Open praisethemoon opened 5 years ago
@praisethemoon I think if you stop the training at step.1, it is possible to train RPN only. After you got the weights for RPN, you can connect your SVM and train the classifier.
python train_rpn.py --network mobilenetv1 -o simple -p /path/to/your/dataset/
note that these extract the particular region of the image.
# in https://github.com/kentaroy47/frcnn-from-scratch-with-keras/blob/master/test_frcnn.py
# lines 178-192
for jk in range(R.shape[0]//C.num_rois + 1):
ROIs = np.expand_dims(R[C.num_rois*jk:C.num_rois*(jk+1), :], axis=0)
if ROIs.shape[1] == 0:
break
if jk == R.shape[0]//C.num_rois:
#pad R
curr_shape = ROIs.shape
target_shape = (curr_shape[0],C.num_rois,curr_shape[2])
ROIs_padded = np.zeros(target_shape).astype(ROIs.dtype)
ROIs_padded[:, :curr_shape[1], :] = ROIs
ROIs_padded[0, curr_shape[1]:, :] = ROIs[0, 0, :]
ROIs = ROIs_padded
[P_cls, P_regr] = model_classifier_only.predict([F, ROIs])
you can use [F, ROIs] for your SVM.
Hello @kentaroy47 I really appreciate your efforts to help us understand how exactly RPN works. But, to visualize the results of the region proposals, we will need to modify "test_frcnn.py" as well.

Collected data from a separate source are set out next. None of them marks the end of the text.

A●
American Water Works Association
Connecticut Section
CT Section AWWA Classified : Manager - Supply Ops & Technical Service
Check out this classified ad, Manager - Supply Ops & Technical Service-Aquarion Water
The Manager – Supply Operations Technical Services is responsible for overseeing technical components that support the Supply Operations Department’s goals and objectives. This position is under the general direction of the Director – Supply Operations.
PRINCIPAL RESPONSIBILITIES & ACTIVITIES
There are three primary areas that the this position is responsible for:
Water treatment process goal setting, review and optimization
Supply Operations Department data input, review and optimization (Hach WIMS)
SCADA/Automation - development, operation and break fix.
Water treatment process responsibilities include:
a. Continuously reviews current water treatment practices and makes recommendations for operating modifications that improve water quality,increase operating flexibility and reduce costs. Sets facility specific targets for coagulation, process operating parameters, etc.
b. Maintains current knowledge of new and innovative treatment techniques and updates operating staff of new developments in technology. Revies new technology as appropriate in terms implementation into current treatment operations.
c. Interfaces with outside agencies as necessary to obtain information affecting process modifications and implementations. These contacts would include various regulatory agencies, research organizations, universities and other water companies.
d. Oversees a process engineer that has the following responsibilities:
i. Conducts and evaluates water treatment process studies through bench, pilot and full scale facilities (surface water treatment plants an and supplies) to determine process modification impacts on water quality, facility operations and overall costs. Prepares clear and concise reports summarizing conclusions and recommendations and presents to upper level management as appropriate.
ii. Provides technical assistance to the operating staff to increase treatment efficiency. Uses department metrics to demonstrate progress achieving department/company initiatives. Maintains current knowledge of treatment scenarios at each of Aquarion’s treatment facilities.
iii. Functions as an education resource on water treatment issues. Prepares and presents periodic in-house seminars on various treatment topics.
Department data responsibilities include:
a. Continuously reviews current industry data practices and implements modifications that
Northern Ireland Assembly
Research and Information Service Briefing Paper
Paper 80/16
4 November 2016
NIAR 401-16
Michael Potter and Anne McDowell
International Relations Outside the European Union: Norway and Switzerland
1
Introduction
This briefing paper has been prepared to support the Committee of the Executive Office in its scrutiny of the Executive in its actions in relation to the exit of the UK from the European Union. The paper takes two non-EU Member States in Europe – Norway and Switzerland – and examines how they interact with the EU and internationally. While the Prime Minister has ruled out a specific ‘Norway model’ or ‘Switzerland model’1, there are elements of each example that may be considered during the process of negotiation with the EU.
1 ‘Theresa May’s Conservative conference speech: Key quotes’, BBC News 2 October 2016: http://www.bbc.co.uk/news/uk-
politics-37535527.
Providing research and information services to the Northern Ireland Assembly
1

For doing the same, I had done a few changes in the code but couldn't really end up with the results I was looking for. Here's the code snippet of changes I have made:
R = roi_helpers.rpn_to_roi(Y1, Y2, C, K.image_dim_ordering(), overlap_thresh=0.7)
R[:, 2] -= R[:, 0]
R[:, 3] -= R[:, 1]
# apply the spatial pyramid pooling to the proposed regions
bboxes = []
for jk in range(R.shape[0]//C.num_rois + 1):
ROIs = np.expand_dims(R[C.num_rois*jk:C.num_rois*(jk+1), :], axis=0)
if ROIs.shape[1] == 0:
break
if jk == R.shape[0]//C.num_rois:
curr_shape = ROIs.shape
target_shape = (curr_shape[0],C.num_rois,curr_shape[2])
ROIs_padded = np.zeros(target_shape).astype(ROIs.dtype)
ROIs_padded[:, :curr_shape[1], :] = ROIs
ROIs_padded[0, curr_shape[1]:, :] = ROIs[0, 0, :]
ROIs = ROIs_padded
#[P_cls, P_regr] = model_classifier_only.predict([F, ROIs])
for ii in range(ROIs.shape[1]):
(x, y, w, h) = ROIs[0, ii, :]
# making a list instead of dict as there are no classes
bboxes.append([C.rpn_stride*x, C.rpn_stride*y, C.rpn_stride*(x+w), C.rpn_stride*(y+h)])
bbox = np.array(bboxes)
new_boxes = roi_helpers.non_max_suppression_fast1(bbox, overlapThresh=0.5)
for jk in range(new_boxes.shape[0]):
(x1, y1, x2, y2) = new_boxes[jk,:]
(real_x1, real_y1, real_x2, real_y2) = get_real_coordinates(ratio, x1, y1, x2, y2)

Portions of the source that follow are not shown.